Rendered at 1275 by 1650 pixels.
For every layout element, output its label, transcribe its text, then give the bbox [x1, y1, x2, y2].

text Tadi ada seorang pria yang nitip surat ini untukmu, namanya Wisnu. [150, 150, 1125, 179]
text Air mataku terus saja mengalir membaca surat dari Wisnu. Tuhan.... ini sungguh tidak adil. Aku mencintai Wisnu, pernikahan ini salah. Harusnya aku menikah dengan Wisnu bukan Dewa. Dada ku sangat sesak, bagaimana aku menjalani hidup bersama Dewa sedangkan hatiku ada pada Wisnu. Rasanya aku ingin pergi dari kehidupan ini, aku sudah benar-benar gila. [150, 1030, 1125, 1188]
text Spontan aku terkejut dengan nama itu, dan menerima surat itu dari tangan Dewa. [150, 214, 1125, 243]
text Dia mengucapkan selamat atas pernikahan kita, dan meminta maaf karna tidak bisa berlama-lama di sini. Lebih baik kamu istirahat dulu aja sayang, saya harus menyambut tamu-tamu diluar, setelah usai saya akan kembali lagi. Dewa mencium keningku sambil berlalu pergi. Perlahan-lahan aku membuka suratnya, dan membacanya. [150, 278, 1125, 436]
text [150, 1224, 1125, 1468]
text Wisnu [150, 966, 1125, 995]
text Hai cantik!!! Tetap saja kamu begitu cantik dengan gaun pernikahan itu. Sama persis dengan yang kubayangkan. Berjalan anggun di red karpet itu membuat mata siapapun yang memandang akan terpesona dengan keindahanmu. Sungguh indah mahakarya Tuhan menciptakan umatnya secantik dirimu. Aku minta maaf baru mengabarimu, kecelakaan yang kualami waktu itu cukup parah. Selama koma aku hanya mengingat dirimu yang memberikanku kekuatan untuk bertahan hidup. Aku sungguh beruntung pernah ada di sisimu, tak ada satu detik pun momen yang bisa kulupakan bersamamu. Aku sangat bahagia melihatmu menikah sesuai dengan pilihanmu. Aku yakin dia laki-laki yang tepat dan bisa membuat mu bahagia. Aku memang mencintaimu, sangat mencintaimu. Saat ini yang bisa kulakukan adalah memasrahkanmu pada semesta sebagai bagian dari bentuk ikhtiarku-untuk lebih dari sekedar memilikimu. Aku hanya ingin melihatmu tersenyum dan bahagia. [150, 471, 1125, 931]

### ACTION ITEM
When you reach the end of the data, write every line out again verbatim.

### EXPECTED OUTPUT
Rendered at 1275 by 1650 pixels.
For every layout element, output its label, transcribe its text, then give the bbox [x1, y1, x2, y2].

text Tadi ada seorang pria yang nitip surat ini untukmu, namanya Wisnu. [150, 150, 1125, 179]
text Air mataku terus saja mengalir membaca surat dari Wisnu. Tuhan.... ini sungguh tidak adil. Aku mencintai Wisnu, pernikahan ini salah. Harusnya aku menikah dengan Wisnu bukan Dewa. Dada ku sangat sesak, bagaimana aku menjalani hidup bersama Dewa sedangkan hatiku ada pada Wisnu. Rasanya aku ingin pergi dari kehidupan ini, aku sudah benar-benar gila. [150, 1030, 1125, 1188]
text Spontan aku terkejut dengan nama itu, dan menerima surat itu dari tangan Dewa. [150, 214, 1125, 243]
text Dia mengucapkan selamat atas pernikahan kita, dan meminta maaf karna tidak bisa berlama-lama di sini. Lebih baik kamu istirahat dulu aja sayang, saya harus menyambut tamu-tamu diluar, setelah usai saya akan kembali lagi. Dewa mencium keningku sambil berlalu pergi. Perlahan-lahan aku membuka suratnya, dan membacanya. [150, 278, 1125, 436]
text [150, 1224, 1125, 1468]
text Wisnu [150, 966, 1125, 995]
text Hai cantik!!! Tetap saja kamu begitu cantik dengan gaun pernikahan itu. Sama persis dengan yang kubayangkan. Berjalan anggun di red karpet itu membuat mata siapapun yang memandang akan terpesona dengan keindahanmu. Sungguh indah mahakarya Tuhan menciptakan umatnya secantik dirimu. Aku minta maaf baru mengabarimu, kecelakaan yang kualami waktu itu cukup parah. Selama koma aku hanya mengingat dirimu yang memberikanku kekuatan untuk bertahan hidup. Aku sungguh beruntung pernah ada di sisimu, tak ada satu detik pun momen yang bisa kulupakan bersamamu. Aku sangat bahagia melihatmu menikah sesuai dengan pilihanmu. Aku yakin dia laki-laki yang tepat dan bisa membuat mu bahagia. Aku memang mencintaimu, sangat mencintaimu. Saat ini yang bisa kulakukan adalah memasrahkanmu pada semesta sebagai bagian dari bentuk ikhtiarku-untuk lebih dari sekedar memilikimu. Aku hanya ingin melihatmu tersenyum dan bahagia. [150, 471, 1125, 931]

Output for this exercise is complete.